The US federal government is betting on vaccines to end the Covid-19 pandemic.
On July 22, the Biomedical Advanced Research and Development Authority (BARDA) announced that it would buy up the first 100 million doses of a potential vaccine from Pfizer, a US-based company, in partnership with the German company BioNTech. The nearly $2 billion investment is just the latest pre-order from the US’s Operation Warp Speed (pdf), which aims to acquire at least 300 million vaccine doses by the end of 2020.
But if speed is the program’s goal, it’s certainly not the only qualifier for investment. Collectively, the US pre-orders represent just two of the five Covid-19 vaccines that are furthest along in the clinical trial process, and four of the 13 in later-stage trials.
Of the 160 vaccines in development, 13 are in phase 2 and phase 3 clinical trials, which investigate a vaccine’s efficacy and long-term safety profile (some are being run in parallel with phase 1, safety-only trials). Vaccines that have already made it to these later-stage trials have the best chance of concluding within BARDA’s hyper-accelerated 2020 timeline. It’s a tall order: Without the pressure of a pandemic, this research normally takes over a decade to conduct.
But the US has only invested in four of these later-stage vaccine candidates. Along with Pfizer, BARDA has paid in advance for potential vaccines from Moderna, AstraZeneca, and Novovax. It has also put in pre-orders for vaccines from two companies that have not yet started phase 2 trials: Sanofi, and Janssen, a subsidiary of Johnson and Johnson.

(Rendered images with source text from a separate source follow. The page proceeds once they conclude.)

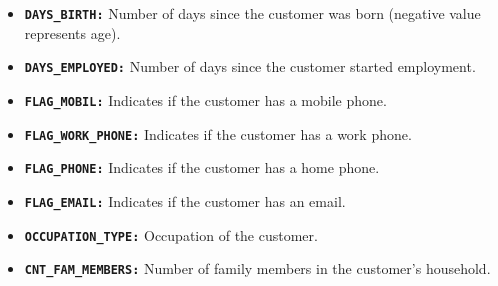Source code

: \documentclass[12pt]{report}
\begin{document}
\begin{itemize}
\begin{itemize}
            \item {\bfseries \texttt{DAYS\_BIRTH:}} Number of days since the customer was born (negative value represents age).
            \item {\bfseries \texttt{DAYS\_EMPLOYED:}} Number of days since the customer started employment.
            \item {\bfseries \texttt{FLAG\_MOBIL:}} Indicates if the customer has a mobile phone.
            \item {\bfseries \texttt{FLAG\_WORK\_PHONE:}} Indicates if the customer has a work phone.
            \item {\bfseries \texttt{FLAG\_PHONE:}} Indicates if the customer has a home phone.
            \item {\bfseries \texttt{FLAG\_EMAIL:}} Indicates if the customer has an email.
            \item {\bfseries \texttt{OCCUPATION\_TYPE:}} Occupation of the customer.
            \item {\bfseries \texttt{CNT\_FAM\_MEMBERS:}} Number of family members in the customer’s household.
        \end{itemize}
    \end{itemize}
\end{document}
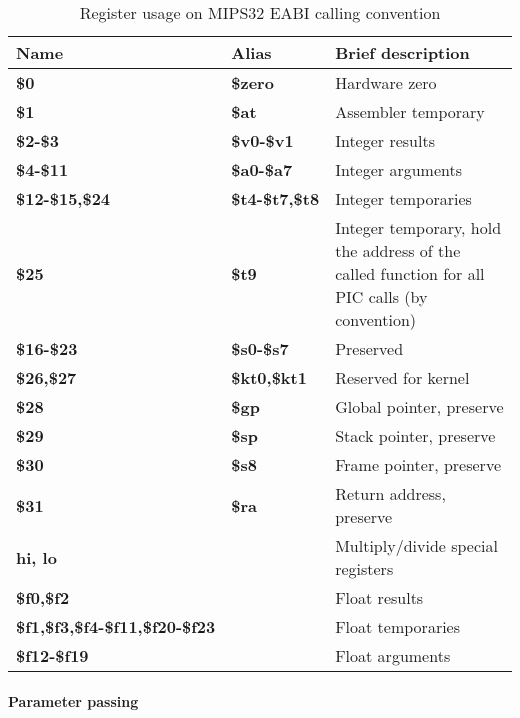 \begin{table}[h]
\begin{tabular*}{0.95\textwidth}{lll}
Name                                   & Alias                & Brief description\\
\hline
{\bf \$0}                              & {\bf \$zero}         & Hardware zero \\
{\bf \$1}                              & {\bf \$at}           & Assembler temporary \\
{\bf \$2-\$3}                          & {\bf \$v0-\$v1}      & Integer results \\
{\bf \$4-\$11}                         & {\bf \$a0-\$a7}      & Integer arguments\\
{\bf \$12-\$15,\$24}                   & {\bf \$t4-\$t7,\$t8} & Integer temporaries \\
{\bf \$25}                             & {\bf \$t9}           & Integer temporary, hold the address of the called function for all PIC calls (by convention) \\
{\bf \$16-\$23}                        & {\bf \$s0-\$s7}      & Preserved \\
{\bf \$26,\$27}                        & {\bf \$kt0,\$kt1}    & Reserved for kernel \\
{\bf \$28}                             & {\bf \$gp}           & Global pointer, preserve \\
{\bf \$29}                             & {\bf \$sp}           & Stack pointer, preserve \\
{\bf \$30}                             & {\bf \$s8}           & Frame pointer, preserve \\
{\bf \$31}                             & {\bf \$ra}           & Return address, preserve \\
{\bf hi, lo}                           &                      & Multiply/divide special registers \\
{\bf \$f0,\$f2}                        &                      & Float results \\
{\bf \$f1,\$f3,\$f4-\$f11,\$f20-\$f23} &                      & Float temporaries \\
{\bf \$f12-\$f19}                      &                      & Float arguments \\
\end{tabular*}
\caption{Register usage on MIPS32 EABI calling convention}
\end{table}

\paragraph{Parameter passing}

What unites these companies, if not their clinical trial status? With the exception of Sanofi, a French company, and AstraZeneca, based in the UK, all of these manufacturers are headquartered in the US. Of US-based companies in late-stage trials, the only one that hasn’t received an early bid from BARDA is Inovio Pharmaceuticals, which is based in Pennsylvania.
Meanwhile, all of the unfunded groups in phase 3 trials—the last stage of testing—are based in China.
As Operation Warp Speed decides which companies are worthy of investment, it’s good to remember that this isn’t a simple race to the finish: Some of these vaccine candidates are bound to fail at different stages of testing. So it makes sense that the US would want to hedge its bets—even between companies that seem to lag behind.
In the end, the clinical trial horse race may even be deemed irrelevant: Regulatory authorities may decide to distribute some of these vaccines without finishing safety tests, if they believe the known risk of the ongoing pandemic outweigh the potential complications from a new vaccine.